— SELECTED PASSAGE —
════
I am very pleased that we are onboarding more ACT public service executive veterans’ employment champions in more directorates across our ACT public service right now. This will continue the good work that we have been doing in our ACT public service. In 2020 we were awarded the Veterans’ Employer of the Year for public sector organisations in the Prime Minister’s Veterans’ Employment Awards. If there are veterans out there in the community who are thinking about their employment options in the ACT and are thinking about the ACT public service, they can find more information on act.gov.au/veterans.

MR HANSON (Murrumbidgee) (3.53): We will not be supporting the amendment. It is not often that I am lost for words in this place, it is fair to say, but what I heard from Mr Braddock was mad, offensive and incoherent. I am comforted only by the fact that the Labor Party, I presume, will not be supporting him and they will not be supporting it. Outside of the crazy, crazy left of the Greens, I think the only people that would find comfort in what Mr Braddock said are the Russian Embassy and Vladimir Putin. It is extraordinary. What Mr Braddock was saying here was an attack on reason. It was an attack on the whole defence establishment here.
════
— DATA —
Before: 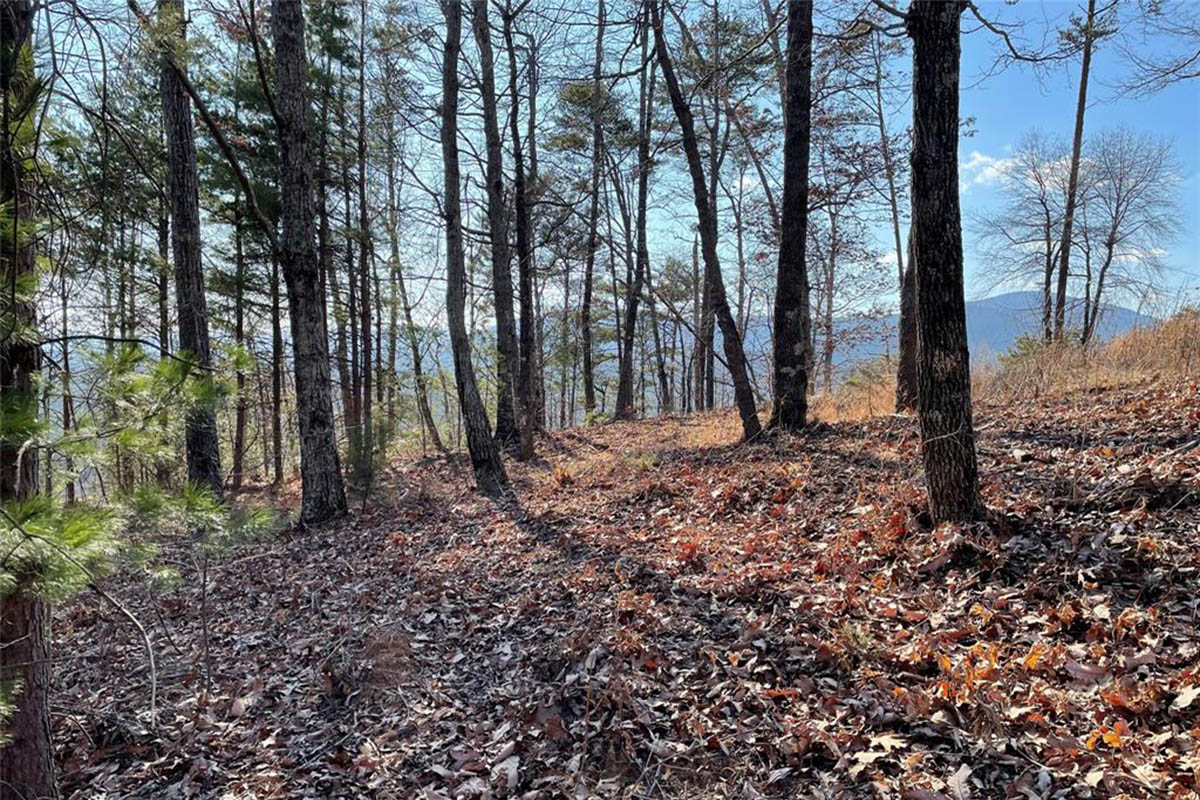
════
— THE TASKS —
a. Reproduce the Assembly debate passage word for word, starting at "I am very pleased" and ending after "information on act.gov.au/veterans.".
b. Write the next stretch of the Assembly debate passage, picking up right after its final sentence.
The material has no role in any of this.

— THE RESULTS —
a.
I am very pleased that we are onboarding more ACT public service executive veterans’ employment champions in more directorates across our ACT public service right now. This will continue the good work that we have been doing in our ACT public service. In 2020 we were awarded the Veterans’ Employer of the Year for public sector organisations in the Prime Minister’s Veterans’ Employment Awards. If there are veterans out there in the community who are thinking about their employment options in the ACT and are thinking about the ACT public service, they can find more information on act.gov.au/veterans.

b.
He suggested disarming the Ukrainian people of Western weapons, essentially, by his attack on Western industry, and that the solution is more diplomacy with someone who does not listen to reason. Mr Putin was not listening to diplomacy; it is evident; it is clear. To suggest that that is a rational way forward, I think, exposes the flaw in the whole Greens logic here. If this speech from Mr Braddock serves any purpose, I hope it is that it exposes to his Greens coalition partners, the Labor Party members, who these people actually are—who your Greens colleagues actually are—how extreme they are, and how distant they are from mainstream Australian values. I am disturbed at how they have doubled down on this, how dangerous they are and how extreme they are.

Let me say that I am encouraged that the Labor Party is not supporting this. We have our differences between the Liberal Party and the Labor Party, but I acknowledge today that you have drawn a line in the sand and you are not going down this path of madness. I am glad to see Ms Cheyne shaking her head there and agreeing with me. It is encouraging to me that the Labor Party is holding the line here, and I thank you for that. I genuinely thank you for that because the sorts of policies, proposals and plans being put forward by the Greens, by Mr Braddock today, are dangerous, are extreme and give me real cause for concern. We obviously will not be supporting this amendment, and I am hopeful that the Labor Party will not either.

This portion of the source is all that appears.